You will also find some of the hibiscus drinks in store from time to time and they should also be avoided if they have sugar or calories in them.
Sugar Is A No Go
As mentioned earlier, hibiscus tea is naturally sugar-free. If you add sugar to your tea it will wreck your fast. Sweeteners like sugar are probably the worst thing you can add to your tea while fasting.
On a personal note, I never add sweeteners to any of my tea but adding a little honey or sugar during your feeding window is fine in moderation.
Cream Or Milk Will Break A Fast
Adding milk or cream to an herbal tea can help alleviate some of the bitterness and earthiness that is common in herbal teas, particularly in flower herbal teas.
The problem is that milk or cream adds calories making them unsuitable for use during a fasting window. Adding a tiny amount of milk should be avoided in my opinion, even though it would only introduce a few calories.
Better safe than sorry and just keep your hibiscus tea as pure as possible.
Honey Will Break A Fast As Well
Honey only has a few calories per serving, around 20 calories (source). Raw honey has slightly fewer calories than regular honey.
One school of thought regards anything less than 50 calories as ok for maintaining your fasted state.
Personally, I find that any amount of calories is a no-no for when I am fasting. It is just simpler to not intake any calories than to try and decide if 50 calories are ok during a fast. What about 52 calories, can your body really tell the difference.
My view of fasting is no calories during a fasting window. As a result, I would place honey on the no-go list for fasting.
A couple of drops of honey would be fine if you are in your eating window, but other than that I would avoid honey in my hibiscus tea.
The bottom line here is that honey will break a fast especially if you add more than a teaspoon or so to your hibiscus tea.
Artificial Sweeteners Are A Grey Area
Even though they have no calories artificial sweeteners may cause insulin levels to spike in some people which would pull you out of your fasting state.
As a general rule, more intermittent fasters tend to shy away from using any form of artificial sweetener.
It is up to the individual to determine how these artificial sweeteners are going to affect their fast. I personally avoid them completely just to be on the safe side, but your mileage may vary.
How To Make A Cup Of Hibiscus Tea
Making a cup of Hibiscus tea is pretty straightforward. It is, after all, just hibiscus flowers and hot water. Here are the nuances to look out for when making a single cup.
- Water Temperature at around 212°F
- 10oz of good bottled spring water or filtered tap water
- 2 teaspoons of dried hibiscus flowers or a single hibiscus tea bag
- Steep 5 to 10 minutes or to your personal taste
That’s really all there is to it. If you want to make a bigger batch add loose-leaf hibiscus to the boiling water and make a whole pitcher.
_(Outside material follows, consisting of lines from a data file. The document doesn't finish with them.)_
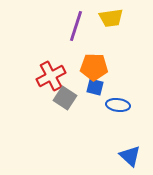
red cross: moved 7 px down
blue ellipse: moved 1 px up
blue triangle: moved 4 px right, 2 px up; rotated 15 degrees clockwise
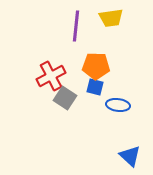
purple line: rotated 12 degrees counterclockwise
orange pentagon: moved 2 px right, 1 px up
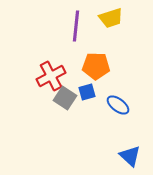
yellow trapezoid: rotated 10 degrees counterclockwise
blue square: moved 8 px left, 5 px down; rotated 30 degrees counterclockwise
blue ellipse: rotated 30 degrees clockwise
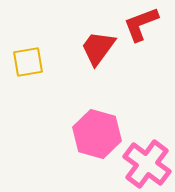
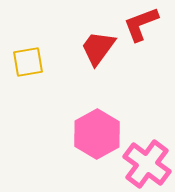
pink hexagon: rotated 15 degrees clockwise
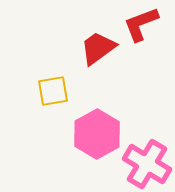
red trapezoid: rotated 18 degrees clockwise
yellow square: moved 25 px right, 29 px down
pink cross: rotated 6 degrees counterclockwise
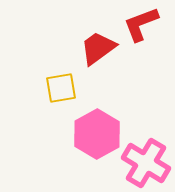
yellow square: moved 8 px right, 3 px up
pink cross: moved 1 px left, 1 px up
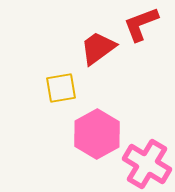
pink cross: moved 1 px right, 1 px down
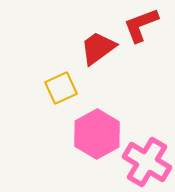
red L-shape: moved 1 px down
yellow square: rotated 16 degrees counterclockwise
pink cross: moved 2 px up
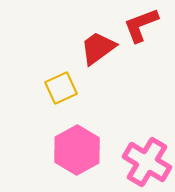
pink hexagon: moved 20 px left, 16 px down
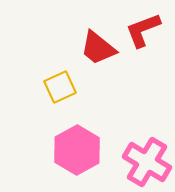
red L-shape: moved 2 px right, 5 px down
red trapezoid: rotated 105 degrees counterclockwise
yellow square: moved 1 px left, 1 px up
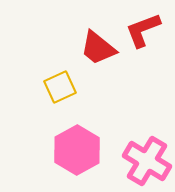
pink cross: moved 1 px up
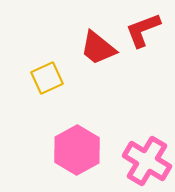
yellow square: moved 13 px left, 9 px up
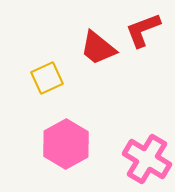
pink hexagon: moved 11 px left, 6 px up
pink cross: moved 2 px up
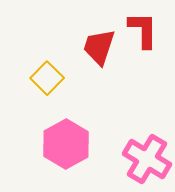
red L-shape: rotated 111 degrees clockwise
red trapezoid: moved 1 px right, 1 px up; rotated 69 degrees clockwise
yellow square: rotated 20 degrees counterclockwise
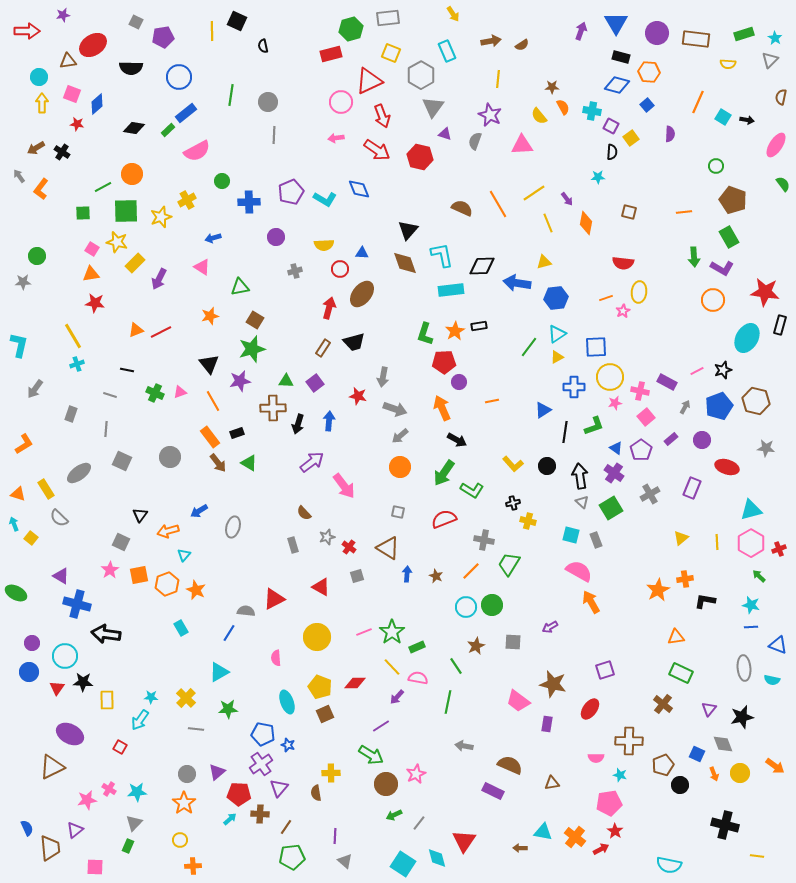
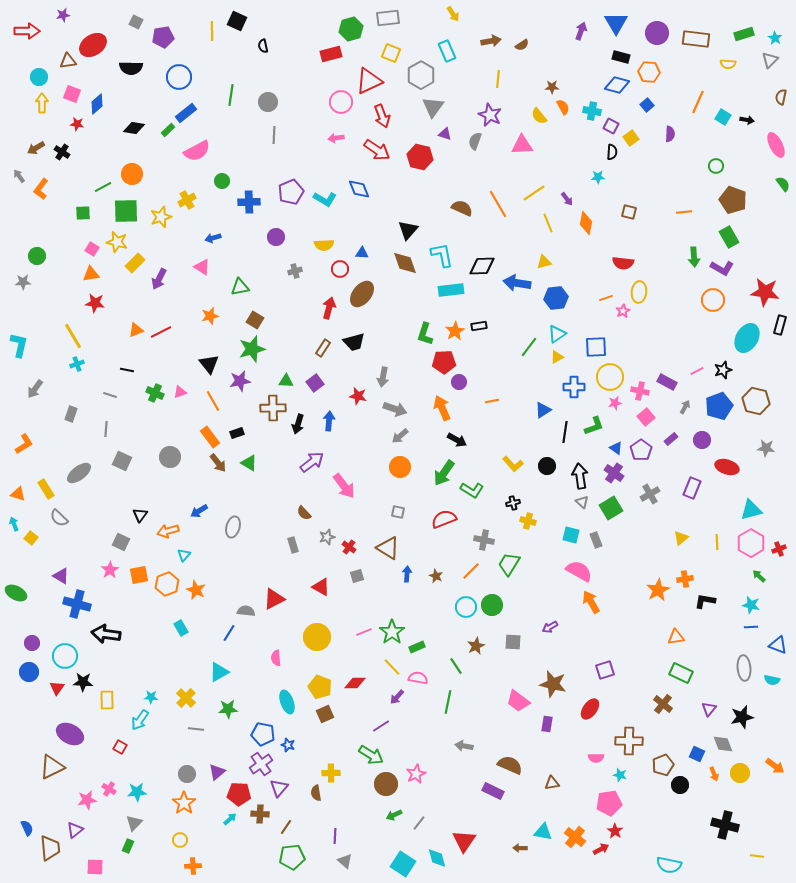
pink ellipse at (776, 145): rotated 60 degrees counterclockwise
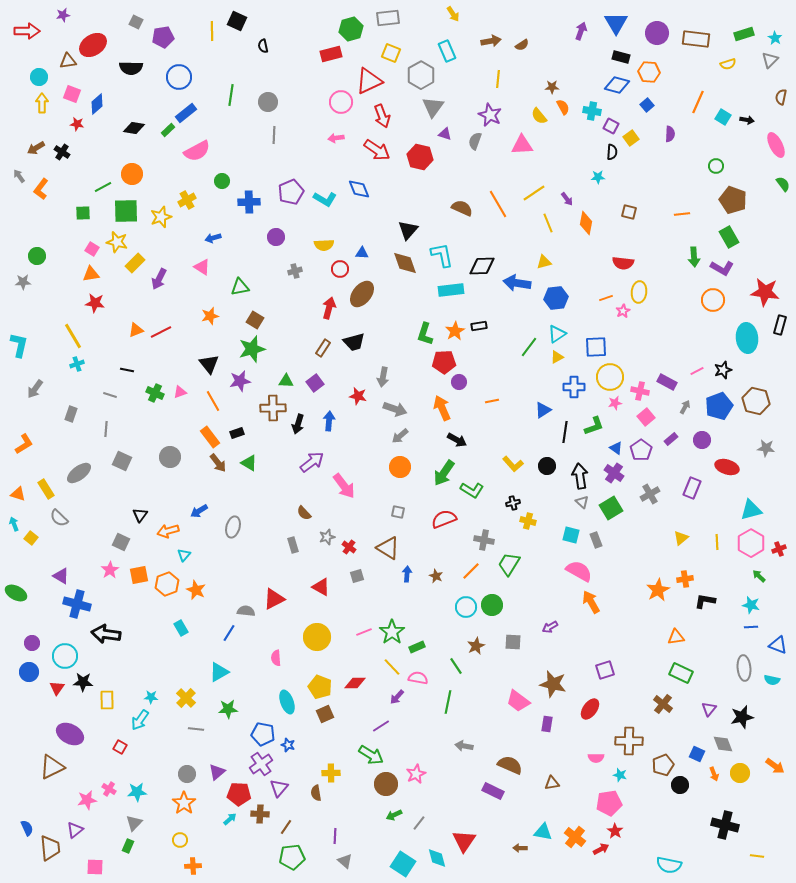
yellow semicircle at (728, 64): rotated 21 degrees counterclockwise
orange line at (684, 212): moved 2 px left, 2 px down
cyan ellipse at (747, 338): rotated 36 degrees counterclockwise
You can even chill the hibiscus tea and have iced hibiscus tea whenever you want a nice refreshing class.
Does Hibiscus Tea Have Caffeine?
One last little added benefit of hibiscus tea is that it is naturally caffeine-free. Hibiscus tea is an herbal tea and not derived from the Camellia Sinensis, or tea plant.
Since hibiscus tea is not a true tea but rather an herbal infusion it contains no caffeine. Blending it with other teas like black or green tea would add caffeine into the mix.
Blending hibiscus with other herbal teas will keep it caffeine-free while adding new flavors to the mix. Hibiscus and Lavender Tea is a great example of this type of herbal blend.
The Hibiscus Tea Finish
That wraps up our look at what makes hibiscus tea such a great option for all you fasters out there. Does hibiscus tea break a fast? Not if you make it properly.
So have a nice cup of hibiscus tea during your fasting window and be confident in the fact that it will not pull you out of your fasted state.
Thanks for visiting and have a wonderful day.